The tell across all four: you already know the control flow — so encode it. Handing a known procedure to an autonomous loop just adds cost, latency, and a chance for the model to deviate from the plan you already had. (Next lesson, Anatomy of Agent Failure, dissects what goes wrong when an agent is warranted but still breaks.)

🧪 Try It Yourself

Classify each system — single call, workflow, or agent — and defend it in one line.
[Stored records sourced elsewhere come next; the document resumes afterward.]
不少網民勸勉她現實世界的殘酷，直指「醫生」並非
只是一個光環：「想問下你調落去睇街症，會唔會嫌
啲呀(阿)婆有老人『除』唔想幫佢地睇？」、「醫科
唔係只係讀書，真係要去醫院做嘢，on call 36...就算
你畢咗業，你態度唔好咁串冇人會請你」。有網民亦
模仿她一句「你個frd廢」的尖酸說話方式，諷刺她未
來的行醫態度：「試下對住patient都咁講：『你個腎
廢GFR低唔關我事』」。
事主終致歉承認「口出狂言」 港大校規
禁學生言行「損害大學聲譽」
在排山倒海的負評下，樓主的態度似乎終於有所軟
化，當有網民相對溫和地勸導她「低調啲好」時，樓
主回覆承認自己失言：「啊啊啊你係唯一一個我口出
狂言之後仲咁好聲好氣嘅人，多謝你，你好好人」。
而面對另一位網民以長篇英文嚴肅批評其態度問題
Then use the widget to check your instinct.

  1. Extract name, email, and total from an invoice PDF.
  2. Support triage: classify a ticket, score priority, draft a reply, route it — the same three steps every time.
  3. "Investigate why this flaky test fails and open a PR with the fix" — unknown root cause, unknown steps.
  4. Customer query that's either an order-status lookup OR a return request — two known paths.

(1) Single LLM call — one extraction, no orchestration. (2) Workflow (prompt chain) — a fixed, known three-step sequence; write the sequence, don't hand it to a loop. (3) Agent — genuinely open-ended (you can't map the steps), valuable, model-capable, and errors are caught by CI/review: all four criteria hold. (4) Workflow (router) — two known branches; the LLM just picks which, then a fixed path runs.
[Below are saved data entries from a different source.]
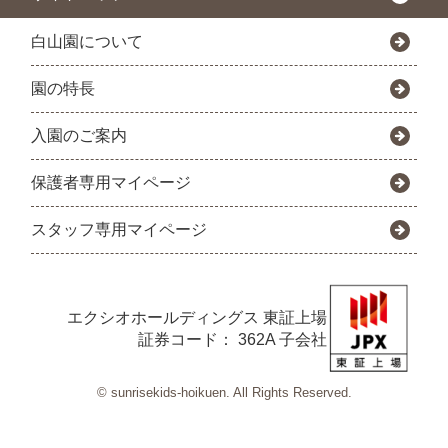
白山園について
園の特長
入園のご案内
保護者専用マイページ
スタッフ専用マイページ
エクシオホールディングス
東証上場
証券コード： 362A 子会社
© sunrisekids-hoikuen. All Rights Reserved.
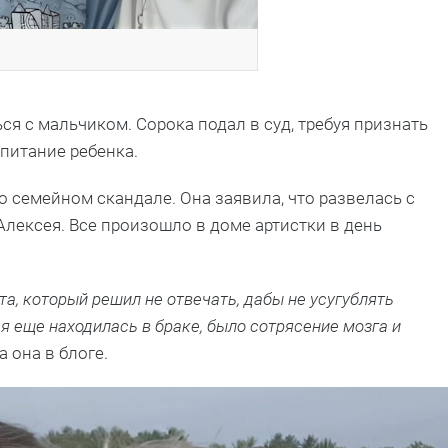
я с мальчиком. Сорока подал в суд, требуя признать
питание ребенка.
 семейном скандале. Она заявила, что развелась с
 Алексея. Все произошло в доме артистки в день
а, который решил не отвечать, дабы не усугублять
 я еще находилась в браке, было сотрясение мозга и
а она в блоге.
The lesson in the set: only #3 earns an agent. If you reached for one on #2 or #4, you felt the pull this lesson is inoculating you against.

Mental-Model Corrections

  • "Agents are the advanced/modern way; workflows are old-fashioned." No — they're different tools. A workflow you can fully specify is better than an agent on that task: cheaper, more reliable, more controllable. Defaulting to agents is an anti-pattern.
  • "Workflow vs agent is a binary choice." It's a spectrum of autonomy (single call → router → chain → agent → multi-agent). Pick the lowest rung that does the job.
  • "More autonomy = more capable." More autonomy = more cost, latency, and variance. Capability comes from the model + tools + context, not from removing your control over the flow.
  • "If it uses an LLM and tools, it's an agent." Only if the LLM controls the flow. A pipeline of LLM calls on a path you wrote is a workflow, no matter how many tools it touches.
  • "Build the agent first, simplify later." Backwards. Start at the simplest rung, climb only when it measurably falls short. Add complexity only when it demonstrably improves outcomes.
  • "We need an agent because the task is important." Importance argues for reliability — which usually means a workflow. Reserve agents for tasks that are genuinely unpredictable, not merely valuable.

Key Takeaways

  • Ask "what's the simplest thing that works?" before "how do I build an agent?" Anthropic's rule: find the simplest solution; add complexity only when it demonstrably improves outcomes — often that means no agent.
  • Workflow vs agent = who owns the control flow. Workflow: you orchestrate predefined paths (predictable, testable, ~fixed cost). Agent: the LLM dynamically directs its own loop (flexible, open-ended, costlier).
  • Agency is a ladder: single call → router → workflow (chain/tools) → agent → multi-agent. Climb only as far as the task forces you.
  • Go agent only when all four hold: Complexity (can't hardcode the path), Value (justifies the cost), Viability (model is capable), Cost of error (mistakes are recoverable). If you can map the decision tree, build it.
  • Autonomy's honest cost: ~3–10× the price, compounding errors, more latency, harder to test. Most production systems should default to workflows.
  • Red flags you over-built: a rule works · you're encoding rules in the prompt · you rely on a fixed sequence in the system prompt · you keep fighting to constrain it.